## Consigna A
Indica si cada afirmación coincide con el fragmento sobre películas de 1992 y justifica tu respuesta con las palabras exactas del texto: (i) Hugo Rodríguez dirigió Nicotina antes que En medio de la nada; (ii) Ron Perlman forma parte del reparto de La invención de Cronos; (iii) Novia que te vea narra la historia de dos jóvenes judías nacidas en México.
## Consigna B
Escribe una continuación del fragmento sobre películas de 1992 a partir de su última oración.

## Fragmento seleccionado
·····

En medio de la nada (1992), de Hugo Rodríguez. Con Blanca Guerra, Manuel Ojeda, Guillermo García Cantú. Rodríguez, futuro realizador de Nicotina en 2004, conseguía debutar con este estilizado relato acerca de una cotidianeidad interrumpida de manera violenta. Primera muestra de un realizador con buena madera, preocupado por una violencia más psicológica y ambiental que física, es la historia de un grupo de personajes encerrados en una fonda-gasolinería, justo en medio de la nada.

La invención de Cronos (1992), de Guillermo del Toro. Con Federico Luppi, Ron Perlman, Claudio Brook. Del Toro representa uno de esos extraños casos de un cineasta capaz de mantenerse fiel a sus principios, gustos y obsesiones probando fortuna en México, España o Estados Unidos, a partir de un género casi siempre menospreciado, mismo que le provoca una fascinación tal que logra transmitirla en la pantalla, como ocurre en este atípico relato de vampiros.

Novia que te vea (1992), de Guita Schyfter. Con Claudette Maillé, Maya Mishalska, Angélica Aragón. A pesar de sus limitaciones de producción, la cinta es una curiosa y divertida historia de dos jovencitas judías nacidas en México, que intentan realizarse como esposas o profesionistas, o ambas cosas, en los turbulentos años sesenta. Schyfter aborda las ilusiones de mujeres que chocan y se interrelacionan a través de su condición femenina y de extranjeras, en sociedades dominadas por los hombres.

·····

## Información mostrada
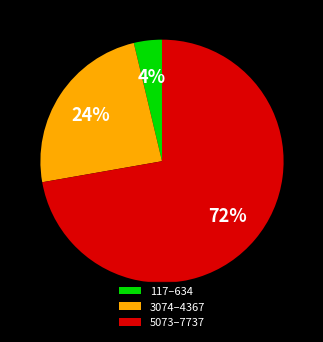

Which has a higher value, 5073–7737 or 3074–4367?

5073–7737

·····

## Respuesta escrita A
(i) No: «futuro realizador de Nicotina en 2004».
(ii) Sí: «Con Federico Luppi, Ron Perlman, Claudio Brook».
(iii) Sí: «dos jovencitas judías nacidas en México».

## Respuesta escrita B
Desiertos mares (1993), de José Luis García Agraz. Con Arturo Ríos, Juan Carlos Colombo, Dolores Heredia. Drama urbano, retrato de crisis existencial, película de carretera que se construye con base en los recuerdos, en la historia de un cineasta que elabora un guión donde se funde su pasado, su presente y un relato histórico y ficticio sobre la Conquista de México. García Agraz avanza con visceralidad a través de las relaciones familiares, el mundo infantil y la recreación onírica de un México mítico.

Dos crímenes (1993), de Roberto Sneider. Con Damián Alcázar, Dolores Heredia, José Carlos Ruiz. Inteligente rescate del irónico y particular universo del escritor Jorge Ibargüengoitia. Los enredos de una disfrutable y cachonda provincia mexicana envuelven a un capitalino señalado como responsable de un asesinato, en un divertimento fílmico que se nutre del thriller de nota roja, la intriga rocambolesca, el humor negro y un sensual erotismo pocas veces alcanzados por nuestro cine.

En el aire (1993), de Juan Carlos de Llaca. Con Daniel Giménez Cacho, Dolores Heredia, Plutarco Haza. Ciertos errores técnicos y de ritmo en su debut industrial se compensan con un humor fresco y espontáneo, para narrar la crisis emocional y los recuerdos de un locutor de radio que clama por el acetato en la época del disco compacto, según este inteligente recorrido por la sexualidad disoluta y gozosa de los años sesenta y setenta, a partir de un guión del propio realizador y Alicia García Bergua.

En el paraíso no existe el dolor (1993), de Víctor Saca. Con Miguel Ángel Ferriz, Fernando Leal, Evangelina Elizondo. Obra inquietante y extraña que aborda temas como el sida, la homosexualidad, la corrupción policíaca, la fascinación por la violencia y los antros donde se exuda horror y todo tipo de secreciones. Saca desglamouriza sus ambientes sórdidos, creando personajes creíbles, que van de lo patético a lo emotivo, en un relato armado por constantes regresos al pasado.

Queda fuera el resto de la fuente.